Vietnam offers foreign-invested enterprises special favors

VietNamNet — Analysts and economists, siding with domestic businesses, have voiced great concern over the generous incentives given to foreign invested enterprises (FIEs) and the undervalued role of Vietnamese businesses in the national economy.

Do Duy Thai, general director of Viet Steel Corporation, said he would like to have some of the incentives the government offers to Formosa, the Taiwanese steel manufacturer in Ha Tinh province.

“If Vietnamese manufacturers were also offered such incentives, they would also be able to make all kinds of steel products the market needs,” he commented.

However, it seems that the special treatment is only given to FIEs.

Like Thai, many Vietnamese businessmen said they are envious of the preferential treatment FIEs can enjoy – tax incentives, preferential land-use right fees and priority in working with state management agencies.

“Foreign investors tend to be more and more demanding, while the government tends to overindulge them,” commented Pham Chi Lan, a renowned independent economist.

Lan said that by competing with each other to lure foreign investors and offering such investment incentives, provincial authorities have been “tripping each other up” and “killing” Vietnamese enterprises.
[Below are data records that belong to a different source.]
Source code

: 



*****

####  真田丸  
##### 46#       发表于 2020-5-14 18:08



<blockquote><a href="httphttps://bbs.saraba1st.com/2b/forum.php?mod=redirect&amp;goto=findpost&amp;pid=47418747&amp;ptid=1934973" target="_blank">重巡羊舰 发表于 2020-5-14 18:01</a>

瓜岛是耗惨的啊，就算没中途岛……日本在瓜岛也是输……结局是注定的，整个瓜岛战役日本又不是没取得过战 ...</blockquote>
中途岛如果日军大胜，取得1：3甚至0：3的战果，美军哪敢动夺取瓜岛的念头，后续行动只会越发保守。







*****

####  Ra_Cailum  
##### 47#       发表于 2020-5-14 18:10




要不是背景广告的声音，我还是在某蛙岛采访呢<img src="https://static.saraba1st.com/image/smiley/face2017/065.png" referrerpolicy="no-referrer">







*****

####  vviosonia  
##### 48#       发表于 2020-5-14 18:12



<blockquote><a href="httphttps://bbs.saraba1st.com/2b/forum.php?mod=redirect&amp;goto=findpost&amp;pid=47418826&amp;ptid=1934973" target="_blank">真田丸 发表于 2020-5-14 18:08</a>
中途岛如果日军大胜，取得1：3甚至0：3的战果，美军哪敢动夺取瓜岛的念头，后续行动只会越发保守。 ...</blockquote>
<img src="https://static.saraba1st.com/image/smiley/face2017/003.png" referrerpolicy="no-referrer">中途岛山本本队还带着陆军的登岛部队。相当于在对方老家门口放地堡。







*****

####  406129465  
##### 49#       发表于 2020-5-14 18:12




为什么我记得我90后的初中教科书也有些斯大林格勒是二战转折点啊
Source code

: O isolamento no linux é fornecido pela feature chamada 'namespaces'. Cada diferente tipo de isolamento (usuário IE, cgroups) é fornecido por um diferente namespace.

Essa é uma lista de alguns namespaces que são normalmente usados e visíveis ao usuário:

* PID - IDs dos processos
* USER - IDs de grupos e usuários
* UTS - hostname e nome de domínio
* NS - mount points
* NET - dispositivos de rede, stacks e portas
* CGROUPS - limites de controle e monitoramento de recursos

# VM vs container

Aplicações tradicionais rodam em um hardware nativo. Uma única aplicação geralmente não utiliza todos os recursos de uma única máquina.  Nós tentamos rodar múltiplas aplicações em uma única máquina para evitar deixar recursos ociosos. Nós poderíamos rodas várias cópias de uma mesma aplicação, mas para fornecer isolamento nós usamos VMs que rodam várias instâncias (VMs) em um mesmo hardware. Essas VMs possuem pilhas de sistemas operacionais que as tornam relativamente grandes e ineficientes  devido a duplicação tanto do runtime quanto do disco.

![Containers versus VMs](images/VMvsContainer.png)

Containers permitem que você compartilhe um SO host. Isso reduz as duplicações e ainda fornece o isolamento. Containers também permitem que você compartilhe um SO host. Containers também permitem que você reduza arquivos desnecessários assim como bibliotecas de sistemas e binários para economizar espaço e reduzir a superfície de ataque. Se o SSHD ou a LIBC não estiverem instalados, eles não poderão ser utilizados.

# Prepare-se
When Vietnam offers big incentives to Samsung, it also offers incentives in land and tax to Samsung’s satellite businesses.

Meanwhile, Vietnamese enterprises in the same business fields cannot enjoy such preferences. They still have to lease land at normal prices and pay the normal corporate income tax rate of 22 percent.

As a result, they cannot churn out products with competitive prices, and they can dislodged from the market.

Bui Kien Thanh, also a renowned economist, noted that it was unreasonable to give so many incentives to foreign investors and not to offer appropriate incentives to domestic ones.

Meanwhile, many foreign invested projects have not brought the designed effects.

A report released recently by the Central Institute of Economic Management (CIEM) and Copenhagen University showed that only 11 percent of Vietnamese enterprises have received technologies transferred from FIEs.

The conclusion was made after four years (2010-2013) of watching the operation of over 8,000 businesses in Vietnam.

The researchers noted that 66 percent of the technology transfer deals have been carried out among domestic enterprises.

An analyst, citing the report, commented that Vietnam should not entertain the illusion that it can encourage foreign technology transfer by luring more and more foreign investors to Vietnam.

Meanwhile, Lan pointed out that when offering big incentives to foreign investors, Vietnam is “taking the property of the poor to give to the rich”.

Vietnamese, as the poor, cannot get support from the state, while foreign investors, as the rich, can enjoy too many preferences.

The Investment and the Enterprise Laws both stipulate that businesses have the right to operate in leveling business environment.

However, Vietnamese enterprises, especially privately run ones, are facing significant disadvantages in accessing tax, and land and natural resources incentives.